9.5 Power Management

Improving battery designs is as fundamental as improving the power mechanisms of wireless networks. With new Wi-Fi 7 requirements and features being introduced, such as multi-link operation or the HARQ technique, the level of battery consumption can increase substantially. This can be a problem for small devices, which cannot have a high-capacity battery attached. Thus, new mechanisms for effective battery management should be studied, such as tunning on/off links flexibly, based on the current network conditions or based on the predictions made by Machine Learning mechanisms. These mechanisms can also be useful at this point, helping to achieve intelligent energy efficiency, taking into account the used network and hardware characteristics [109, 110]. For example, in a Multi-AP network, APs participating in transmissions can intelligently increase or decrease transmission power based on the predicted motion path, considering the user’s QoS requirements and channel conditions. New energy-efficient designs, algorithms, and hardware will enable wireless networks to be fueled by small batteries, energy harvesting, or over-the-air power transmission.

10 Conclusion

With historical advances and emerging standards, many mechanisms have been proposed to increase the efficiency of wireless communications to address the growing needs of people’s everyday lives. Therefore, the wireless standards continue to be modified to suit the society needs like gaming, streaming, or IoT. It is necessary to evaluate the technologies considering the densification of wireless deployments and analyzing the increase in QoS/QoE requirements. In this survey, many aspects of the wireless history and the main mechanisms that were innovative at the time of its launches are presented to the readers, such as the CSMA/CA, OFDM, or MIMO techniques. The evolution continues with Wi-Fi 7 and beyond 5G, which are in an early stage of their development process and continue to have some open issues.
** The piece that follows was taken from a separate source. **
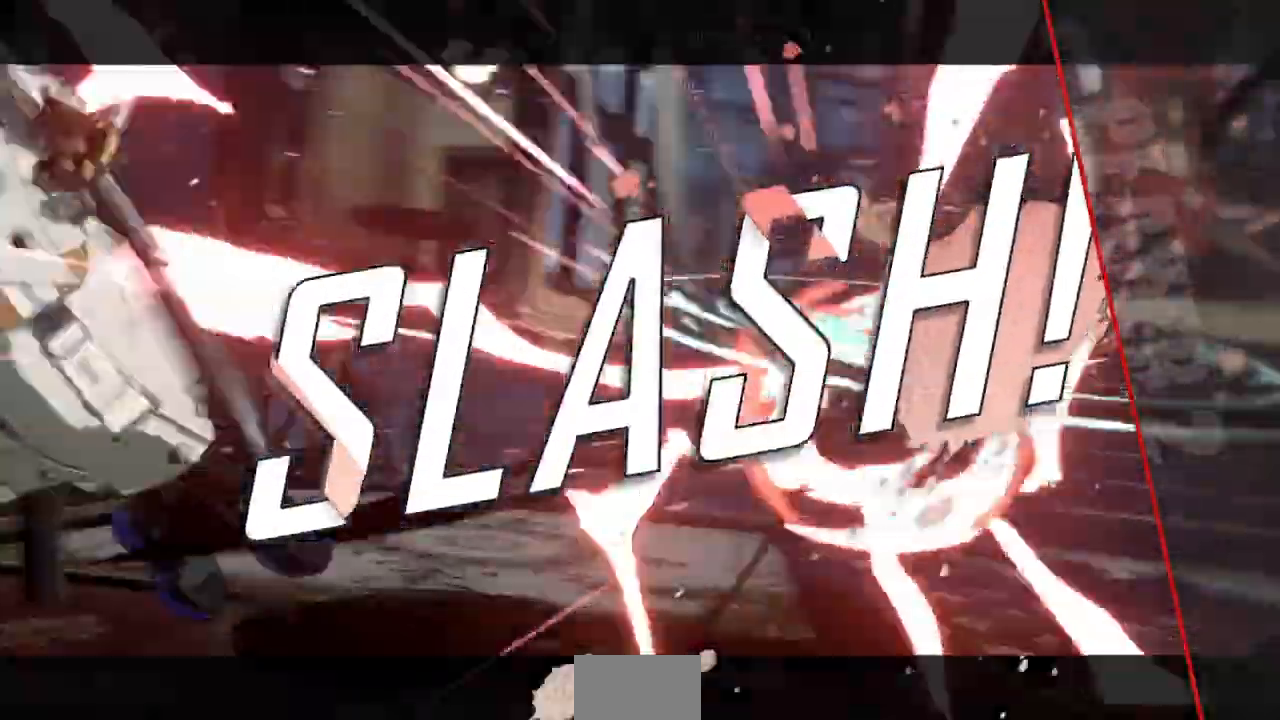
{"buttons": [], "events": []}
A critical problem to address is the formulation of strategies, particularly those relating to QoS in a network with different services. Virtualization is critical for driving uptake and harvesting mobile network operators’ full beyond 5G potential and innovative edge applications. Network slicing significantly alters the overall networking perspective by abstracting, isolating, coordinating, and separating logical network components from underlying physical network resources. O-RAN develops a unified architecture through numerous improvements and delivers several benefits by disaggregating hardware and software, such as low latency and network slicing.
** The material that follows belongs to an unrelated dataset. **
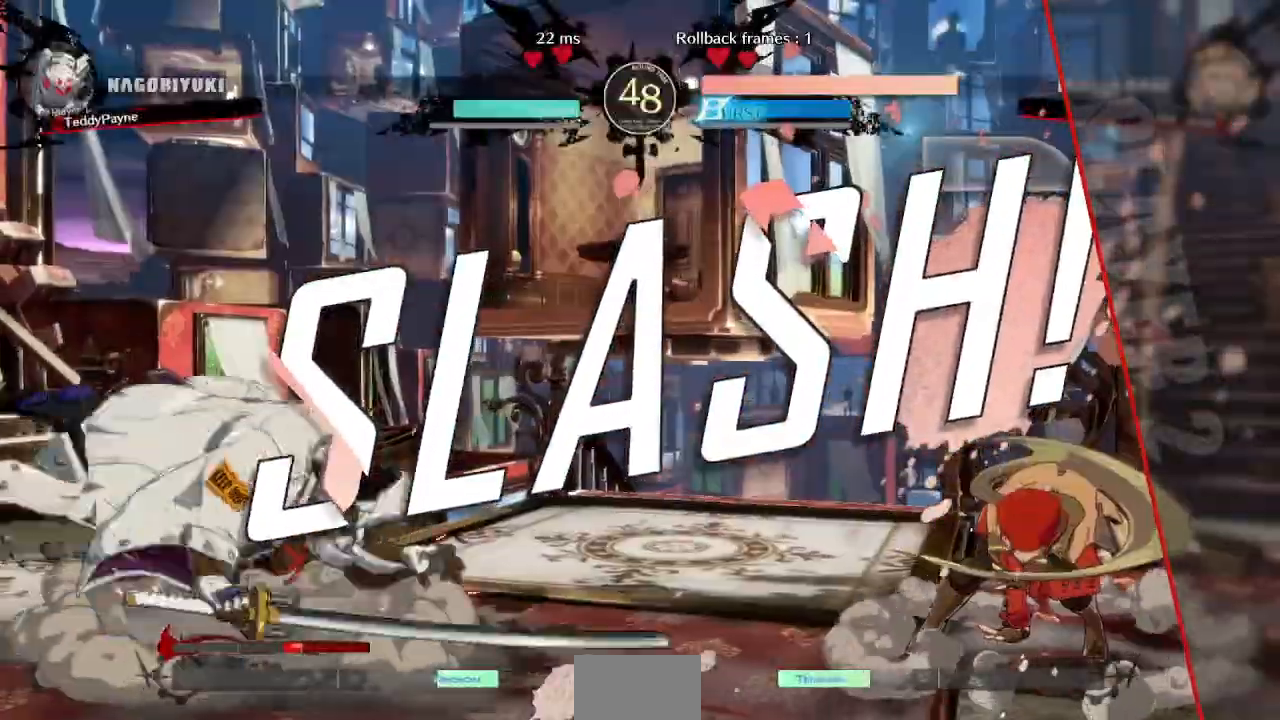
{"buttons": [], "events": [[317, "CROSS", "down"], [433, "CROSS", "up"]]}
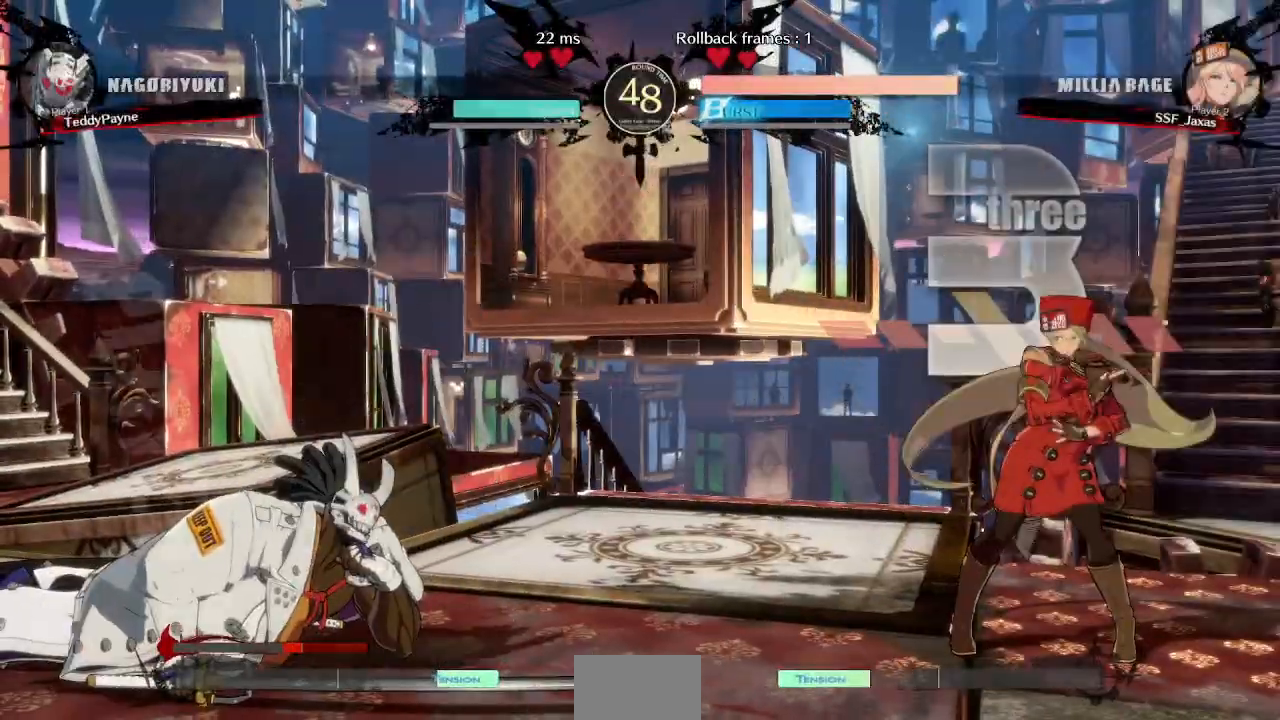
{"buttons": ["DPAD_DOWN"], "events": [[350, "DPAD_LEFT", "down"], [367, "DPAD_DOWN", "down"], [433, "DPAD_LEFT", "up"]]}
This survey presented a critical view on the interconnection of Wi-Fi with beyond 5G. This joint evolution may provide society with the best choice of these wireless technologies according to their needs, never detracting from the fast bandwidth and low latency’s. So, while Wi-Fi 6 can, for example, help with machine-to-machine communications in the industry, beyond 5G can help expand the industry with communication between multiple buildings. Moreover, we presented the possible applications and the technologies to be deployed for wireless next-generation communication. We also described the possible challenges and research directions to reach the desired goals.